═════ Passage provided

Matt: Mmhmm. You know, I think I was 34 or 35 years old when I first even heard the term “passive income.” And I probably heard it form so many people of the masses heard it through Robert Kiyosaki’s Rich Dad Poor Dad. I so wish I would have read that book in my senior year in high school or even in college. I mean, life would have turned out much differently if I have had that information then. Where did you hear about that first? What was it about that, I guess, Real Estate or the concept of passive income, residual income that was first attracted to you?

Kris: You know what, it was before I even bought my very first house, I met a man that made a lot of money in Real Estate. I was attending a community class and he was teaching on finance, not residual, not Real Estate but he was such a fascinating specimen, businessman that after class, I pull him aside often and he told me about Real Estate. He told me that “yeah, if you buy a house and you buy it right away, you can create a passive or residual income where you don’t necessarily have to deal anymore work but it’s going to keep paying you.

══════════
═════ The data

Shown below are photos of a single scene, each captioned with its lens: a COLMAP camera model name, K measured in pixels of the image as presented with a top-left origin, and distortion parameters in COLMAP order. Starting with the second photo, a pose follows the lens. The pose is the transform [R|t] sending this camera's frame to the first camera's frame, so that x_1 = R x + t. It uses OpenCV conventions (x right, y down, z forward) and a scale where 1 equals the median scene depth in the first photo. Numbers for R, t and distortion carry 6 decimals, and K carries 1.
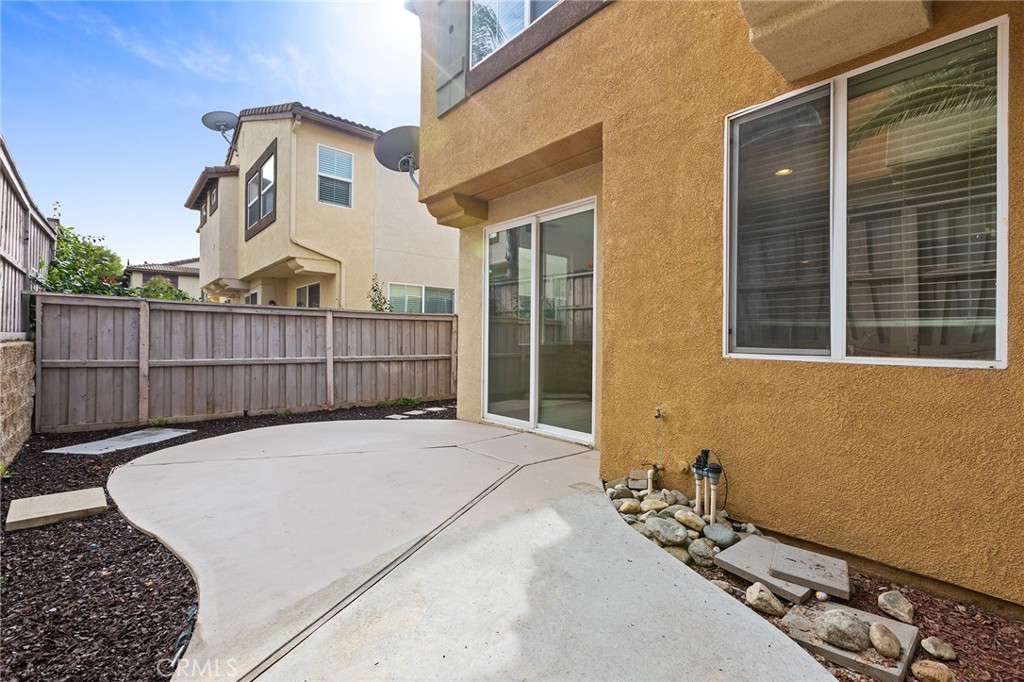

══════════

### Task brief
Rewrite the passive income interview between "Kris: You know" and "keep paying you.", inclusive, changing "community class" to "night class". The listing comes from a different source.

### Response
Kris: You know what, it was before I even bought my very first house, I met a man that made a lot of money in Real Estate. I was attending a night class and he was teaching on finance, not residual, not Real Estate but he was such a fascinating specimen, businessman that after class, I pull him aside often and he told me about Real Estate. He told me that “yeah, if you buy a house and you buy it right away, you can create a passive or residual income where you don’t necessarily have to deal anymore work but it’s going to keep paying you.